Gerald wrote, and gave the check back. Leonard just glanced at it, and saw that it was drawn out for twelve hundred pounds, payable to bearer. He passed his hand over his tearless eyes, and turned his head. A very skilful actor indeed was Leonard Paget; he knew to a nicety the value of a light touch. The waiter entered and said the bath was ready.

"Don't bring up breakfast till I ring for it," said Leonard to the man. "Off with you, Gerald. I give you just twenty minutes."

Gerald gone, he looked at the check again. "It is only an instalment," he murmured. "Every shilling he has belongs to me; and I mean to have it. As for this girl--bah! They must never come together again."

Upon Gerald's appearance from the bath he greeted him with a smile. "You look twice the man you were. Now for breakfast. Tuck in, Gerald."

In any other circumstances Gerald would not have been able to eat, but with such a friend and counsellor by his side he made a tolerably good meal. Then Leonard saw him to his bedroom, and did not leave it till the honest fellow was in bed, and had drank another glass of champagne into which Leonard had secretly poured a dozen drops Of a tasteless narcotic which he was in the habit of carrying about with him to insure sleep.

"That will keep him quiet for six or seven hours," he said. "I must have a little time to myself to settle my plans."

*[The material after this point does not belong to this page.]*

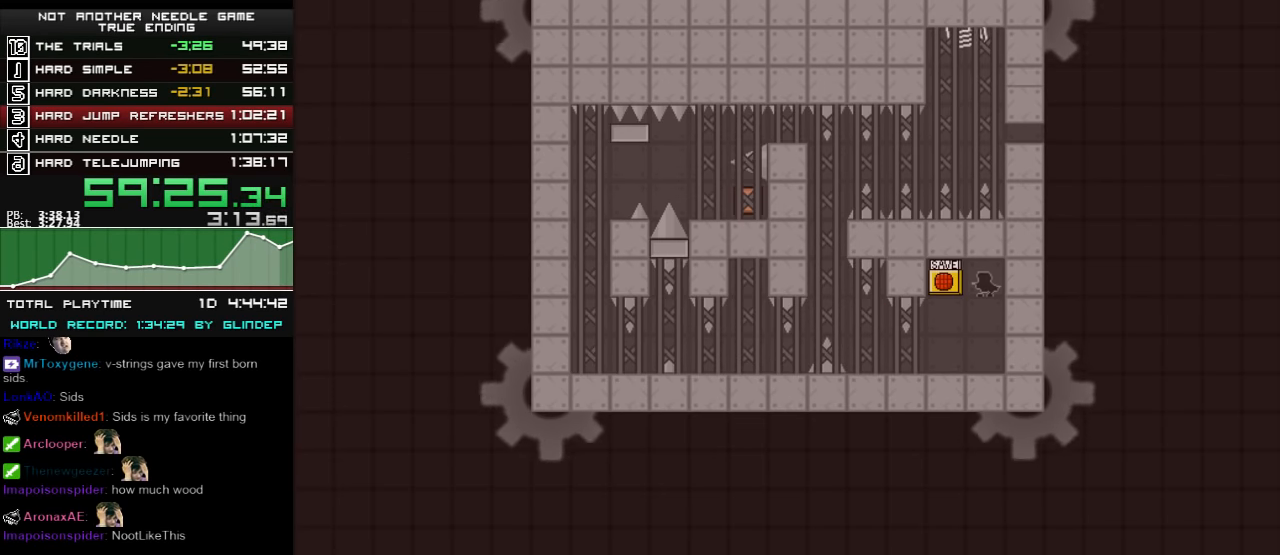
{"keys": ["left"], "events": [[220, "left", "down"]]}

The first thing he did when he went from the hotel was to cash the check. He was a man again, his pockets well lined, and he was ready for any villainy. He had little difficulty in discovering where Emilia was, and in ascertaining the character of the ladies who had given her shelter. This knowledge conveyed with it a difficulty; the character for kind-heartedness which he received of the maiden sisters was not favorable to his schemes, and he deemed it best to take no definite step on this day. But he was not idle; he learned all there was to be learned of Emilia, and, reading between the lines, found himself confronted with fresh difficulties. It would not be easy to deceive such a girl--a girl who might have committed an imprudence, but who was not the artful creature he had supposed her to be. He came to the conclusion that the love which existed between her and Gerald was a genuine, honest love. "I must trust a little to chance," he thought. In the afternoon he returned to the hotel. Gerald was still asleep; he waited till the evening, and then heard Gerald moving. He went into the bedroom as Gerald jumped out of bed.

"At last!" he exclaimed, before the young man could utter a word. "I have been trying these last three hours to rouse you. How thoroughly dead beat you must have been to have slept so long!"